Mayo's Keith Higgins. Photo: David Fitzgerald/Sportsfile
Mayo's Keith Higgins. Photo: David Fitzgerald/Sportsfile

When the Royals look back at the video of that game they'll see they missed good chances to really put the squeeze on James Horan's men down the home straight.

But that's the thing about this Mayo side over the years. Just when you think they are down, they get back on their feet. The two-week break since the Meath game will have helped a lot. After five weeks on the go, they needed that breather.

That break has helped some of the walking wounded recover with reports Paddy Durcan, Keith Higgins and even captain Diarmuid O'Connor could see action this weekend.

The curious thing about Mayo is that while they can live with the best in the game, they are also vulnerable against teams who are, on paper, far inferior.

Over the years they have flirted with disaster against the likes of Derry, Clare and a struggling Cork side. But they have also taken Dublin to the wire. This time I think they'll play up to the occasion.

This is do or die for Mayo and there's something about the high wire act of knockout football that can bring out the best in them. It's effectively a home All-Ireland quarter-final. I'd imagine Horan would have bitten your hand off for that at the start of the year.

And despite all the logical arguments that make the case for Donegal and have Mayo priced at close to 2/1 in some places, this feels like it is set up for them.

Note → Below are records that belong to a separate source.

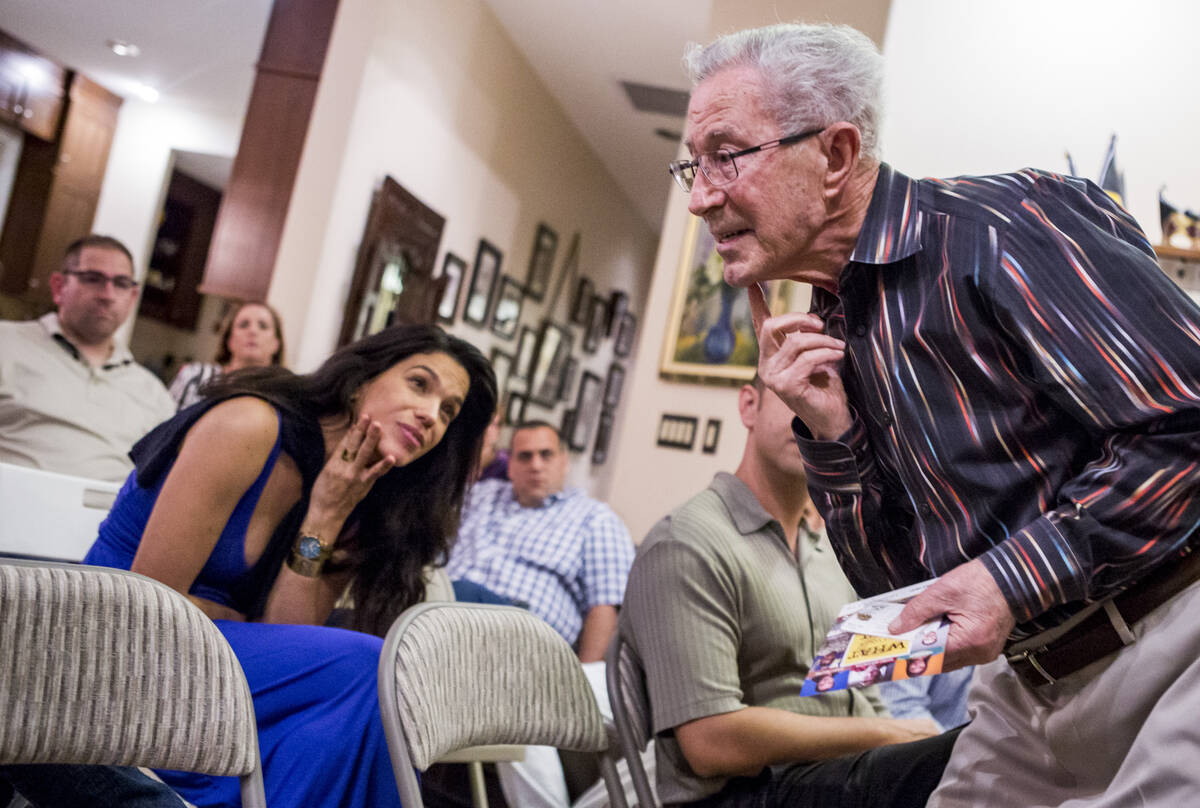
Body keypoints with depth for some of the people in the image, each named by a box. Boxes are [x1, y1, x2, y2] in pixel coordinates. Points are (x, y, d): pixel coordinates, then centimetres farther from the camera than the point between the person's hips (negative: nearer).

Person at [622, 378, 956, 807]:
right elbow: (711, 743, -19)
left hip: (851, 771, 8)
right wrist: (883, 735, -10)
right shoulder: (686, 545, -11)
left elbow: (863, 700, 17)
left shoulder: (827, 546, 18)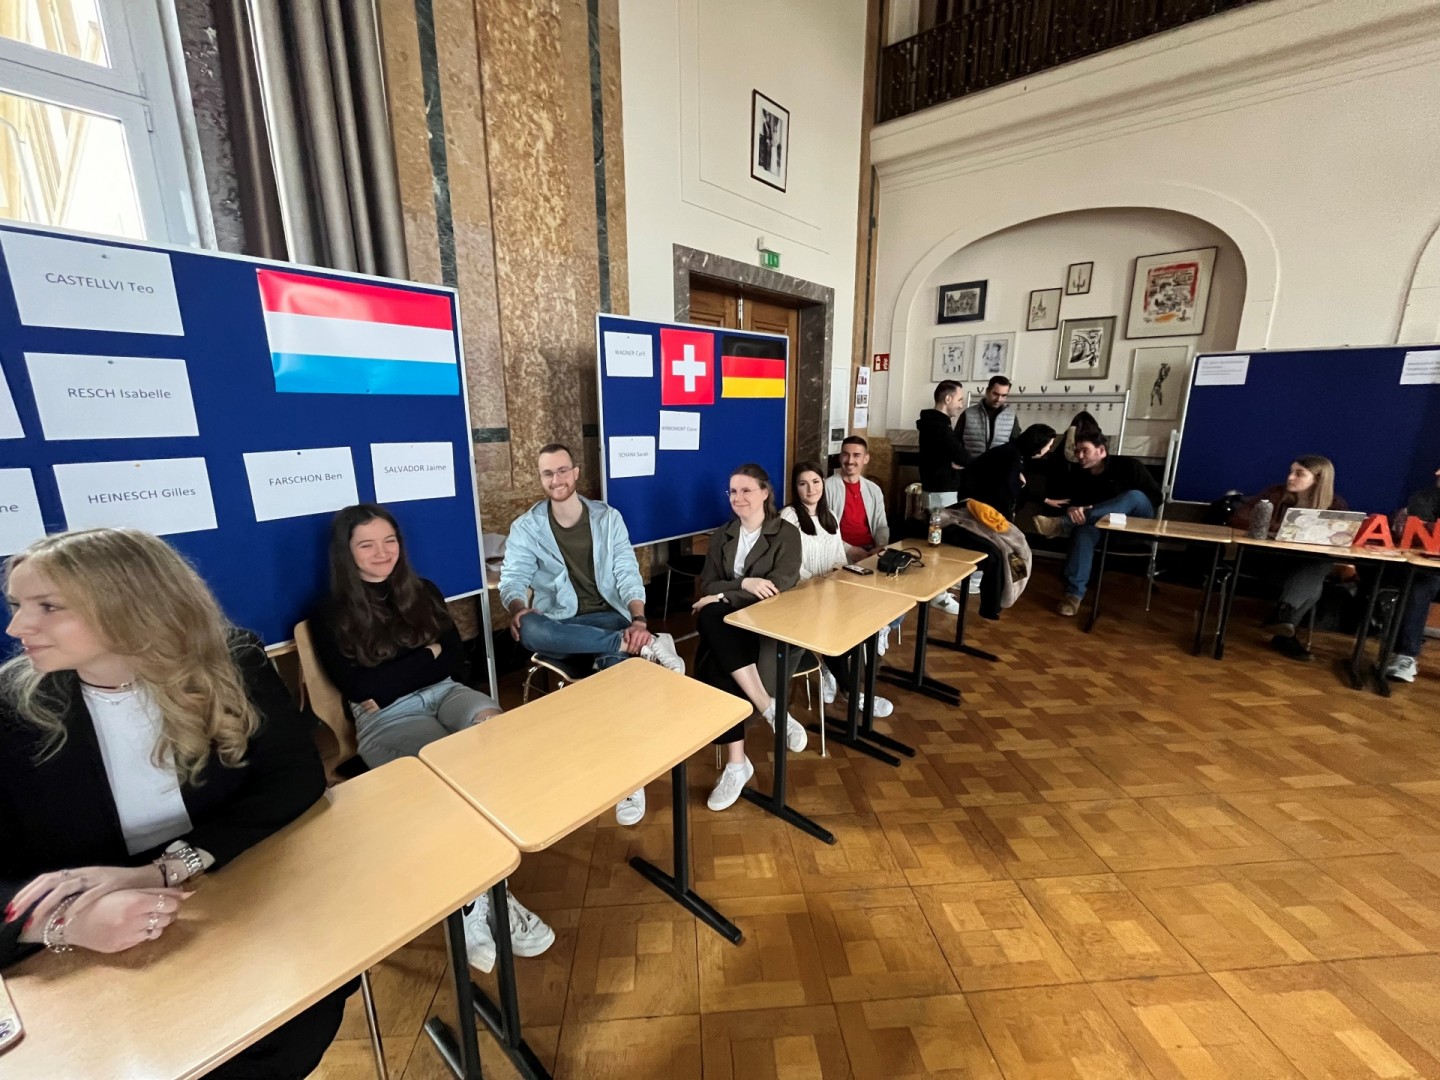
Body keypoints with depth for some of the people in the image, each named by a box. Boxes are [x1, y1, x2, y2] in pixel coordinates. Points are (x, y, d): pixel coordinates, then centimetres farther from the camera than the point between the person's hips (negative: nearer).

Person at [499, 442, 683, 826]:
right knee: (530, 630, -37)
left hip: (607, 617, 0)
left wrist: (638, 620, -21)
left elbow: (628, 574, -2)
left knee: (617, 661, -36)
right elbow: (512, 578, -5)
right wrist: (518, 608, -31)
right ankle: (645, 647, -33)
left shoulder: (608, 517, 6)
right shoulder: (526, 527, 5)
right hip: (559, 625, 1)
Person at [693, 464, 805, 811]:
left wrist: (725, 595, -17)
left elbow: (780, 586, -12)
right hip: (728, 626, 4)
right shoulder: (721, 536, 15)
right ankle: (770, 709, -28)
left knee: (718, 669, -32)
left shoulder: (787, 533, 2)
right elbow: (706, 585, 4)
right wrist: (744, 583, -16)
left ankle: (736, 762, -23)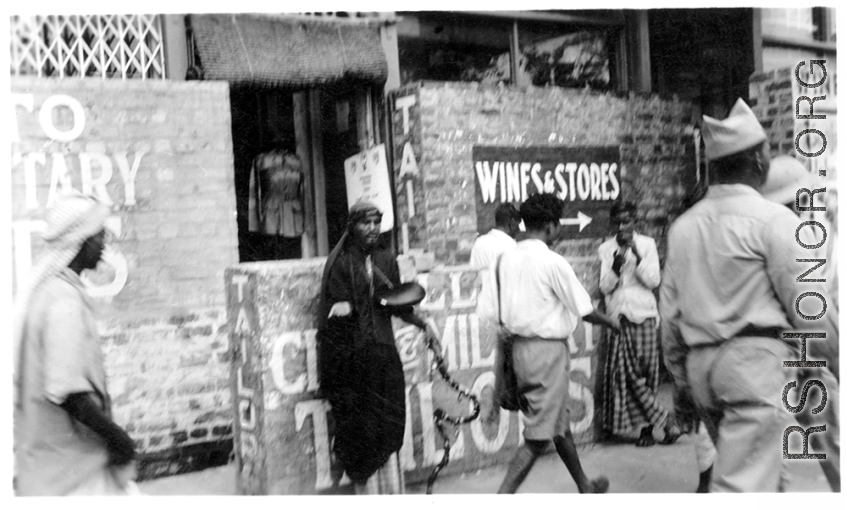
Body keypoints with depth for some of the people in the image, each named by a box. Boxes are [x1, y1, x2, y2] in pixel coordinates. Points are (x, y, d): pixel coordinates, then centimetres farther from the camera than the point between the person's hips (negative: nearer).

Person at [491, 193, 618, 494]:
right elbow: (585, 311, -9)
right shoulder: (553, 262, -16)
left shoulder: (508, 258, 3)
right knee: (538, 435, -1)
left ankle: (585, 487, 38)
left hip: (520, 346, 8)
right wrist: (611, 322, 9)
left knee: (560, 423, 21)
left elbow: (504, 313, 8)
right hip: (548, 349, -8)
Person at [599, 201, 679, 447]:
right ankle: (666, 423, 3)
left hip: (644, 315, -1)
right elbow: (605, 287, 2)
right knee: (624, 373, -5)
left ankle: (647, 428, 9)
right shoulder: (606, 249, 7)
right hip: (618, 317, 1)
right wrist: (615, 267, -16)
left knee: (646, 372, -1)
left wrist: (637, 255, -14)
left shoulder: (647, 244, 4)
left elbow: (653, 281, -4)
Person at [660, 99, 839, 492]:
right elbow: (807, 307, -9)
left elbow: (669, 311, 11)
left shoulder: (683, 225, 10)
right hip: (756, 359, -7)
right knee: (743, 485, -7)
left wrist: (681, 377, 19)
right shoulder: (772, 219, -7)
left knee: (764, 469, 24)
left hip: (701, 362, 7)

There's an urgency to this group, too. The likes of Keith Higgins, Seamus O'Shea, Colm Boyle and others don't have time on their side. They can't wait for the team to progress in two or three years' time. This is their moment.

Donegal are a team on the up but there's pressure that will come with this game. They have been close to perfect so far this year. They won Division 2 as expected despite a slow start, picked their way through Ulster and are unbeaten in the Super 8s.


They now face a Mayo team which has been beaten twice but know what it is to take a team to the wire and test their will for a fight. These teams could play five times this year and it wouldn't surprise me if Donegal won four.

But Mayo only need a chance. If Donegal leave the door ajar, they have the nous to force their way through. I expect a serious showing from Mayo.

They'll have some big issues to confront. Michael Murphy is the starting point for any team facing Donegal and Lee Keegan has been the go-to man for them for those sort of jobs.

If they can work a system where Keegan tracks him in open play and someone like Aidan O'Shea competes in the air with him at kick-outs, they might be able to do enough.

The Rochford factor will only add to the atmosphere. It will be hostile and will test temperaments and when it's all done only one team will be standing.

My head says Donegal but my gut says Mayo. I'll go with my gut.